万博の経験を次世代へ—錦城護謨の取り組み
大阪府八尾市に本社を構える錦城護謨株式会社は、1936年の創業以来、ゴム部品製造に特化し、国内市場で高いシェアを誇る企業です。最近、同社は「みらいEXPO」というイベントに出展し、万博で培った経験を活かし次世代への教育に貢献しました。これにより、学生たちにものづくりの楽しさを伝える場を提供しました。
みらいEXPOの開催
12月20日、錦城護謨は大阪府主催の「みらいEXPO~みらいにつなげるわたしたちの想い~」に参加しました。このイベントでは、公立学校に通う約100名の児童・生徒が集まり、万博での経験を基に交流し、地球規模の課題について考えました。
錦城護謨は、ゴムの端材を利用したミサンガづくりのワークショップを実施し、参加者は楽しみながらものづくりのひとつの形を体験しました。また、37社が出展し、参加者は多様なブースを巡りながら、万博の雰囲気を感じることができました。

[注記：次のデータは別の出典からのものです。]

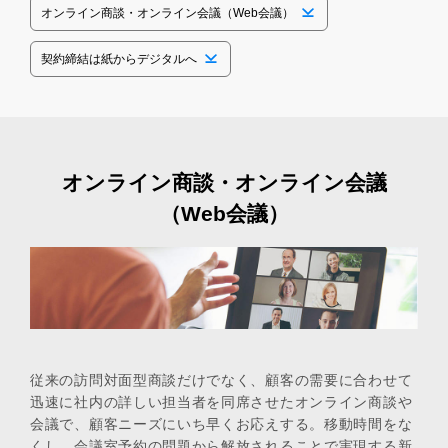
オンライン商談・オンライン会議（Web会議）
契約締結は紙からデジタルへ
オンライン商談・オンライン会議
（Web会議）
従来の訪問対面型商談だけでなく、顧客の需要に合わせて
迅速に社内の詳しい担当者を同席させたオンライン商談や
会議で、顧客ニーズにいち早くお応えする。移動時間をな
くし、会議室予約の問題から解放されることで実現する新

特別講師として招かれた中島さち子氏は、音楽家であり数学研究者でもあります。彼女は参加者と対話しながら、ものづくりやSTEAM教育の重要性について学びの時間を共有しました。
ゴムのミサンガづくりのワークショップ
錦城護謨のワークショップでは、製造工程で生じるゴムの端材を活用してミサンガを作ることができました。大阪・関西万博のシグネチャーパビリオン「いのちの遊び場 クラゲ館」でも、子どもたちに豊かな創造性を育むことを目的に実施されています。参加者はカラフルな端材を自由に選び、五感を使ったものづくりの楽しさを体験しました。
また、同社は「ものづくり実行委員会」の一員として、万博期間中に32,500人以上が参加したワークショップの運営に携わり、子どもの創造性を育む活動を続けています。この取り組みは、次世代に対してのものづくりの重要性を再認識させる機会となりました。
錦城護謨の企業理念
創業以来、錦城護謨は高品質のゴム製品を提供してきました。家庭用電化製品から自動車、医療機器に至るまで、多岐にわたる分野での活用が進んでいます。年間3,000種類以上のゴム部品を製造する同社は、製造から出荷までのプロセスを一貫して実施できる体制を整えており、顧客ニーズに迅速に応えることができる強みがあります。
加えて、近年は福祉関連事業や自社ブランド「KINJO JAPAN」による新製品開発にも注力し、国内外での展開を視野に入れています。
今後の展望
錦城護謨の活動は、大阪・関西万博のレガシーを生かしながら、次世代へのものづくりの楽しさを広めることを目指しています。そして、このような取り組みは、地域社会だけでなく、全国的なものづくりの未来につながっていくことでしょう。
今後も錦城護謨は、さらなる教育プログラムやワークショップを通じて、子どもたちとのつながりを深めていくことでしょう。